The “Solovki Special-Purpose Camp”
Solovki Camp, which would come to represent the prototype and “school” of the Gulag, was established in 1923. The transition from the NEP era to Stalinism is mirrored in the number and treatment of the prisoners.
The Solovetsky Islands are situated in the White Sea. In 1923, the GPU (State Political Directorate, successor to the “Cheka”) sent the first political inmates to Solovetsk. The monastery there was converted to serve as a camp. The prisoners had to perform forced labour, initially for the camp operations themselves. Thousands died as a result of undernourishment, insufficient hygiene and extreme climatic conditions.

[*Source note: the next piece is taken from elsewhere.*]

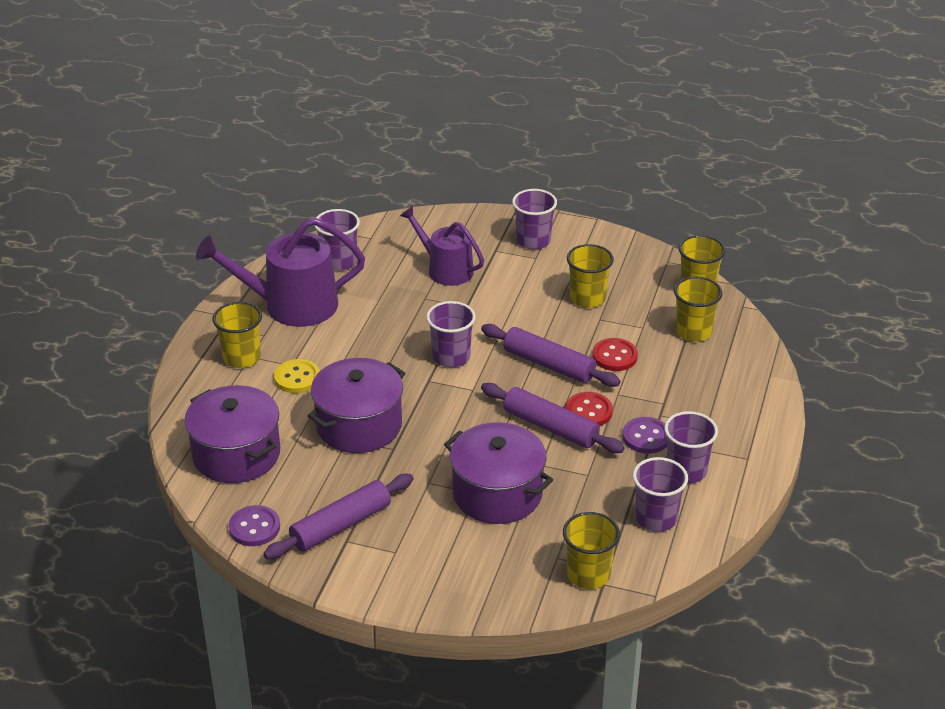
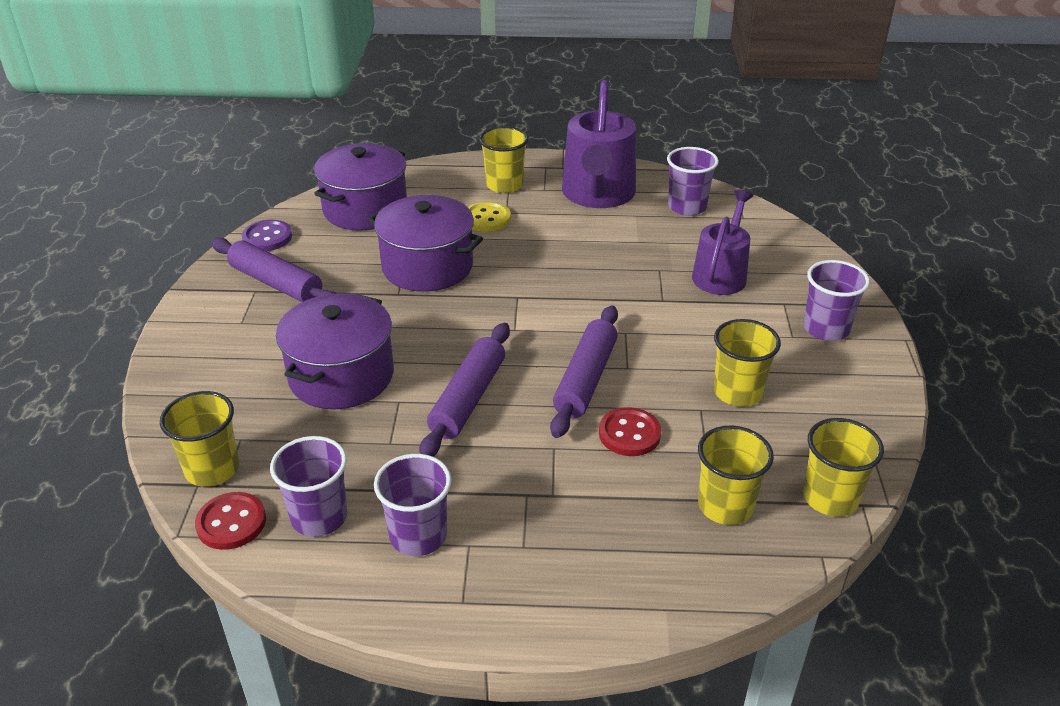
camera: 75 degrees right, 0 degrees up
(291, 305) = (598, 194): purple watering can -> purple watering can turned 150 degrees counterclockwise
(451, 357) = (564, 305): purple cup -> none
(588, 411) = (509, 426): red button -> red button (231, 523)
(646, 437) = (476, 486): purple button -> none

Others were tortured or shot to death. In 1930, Solovetsk was awarded the status of “corrective labour camp” whose conditions anticipated those of later such institutions. It was closed in 1939 in the period leading up to the “Winter War” between the Soviet Union and Finnland.
First-hand report by Dmitry Likhachov
"I will try to describe the organization of the camp. There were 14 squadrons in the Kremlin (as a section of the monastery buildings was called, fenced with walls of giant boulders overgrown with orange lichen). The 15th squadron, outside the Kremlin, consisted of convicts who lived in different "shalmany” [crooks’ slang for dive, joint; robbers’ den, comfortless, dirty lodging – translator’s note] – at the Mechanical Plant, the Alabaster Factory, the Baths No. 2, etc. The camp burial-ground was called 'the 16th squadron’. They were joking, but in some squadrons in winter, corpses would lie naked and uncovered by earth.”
Report by Dmitry Likhachov, 1997
D. Likhachov (1906-1999), philologist, later member of the academy, arrested in 1928 and deported to the Solovetsky Islands, early release in 1932 with the distinction “best worker” in the construction of the White Sea – Baltic Canal.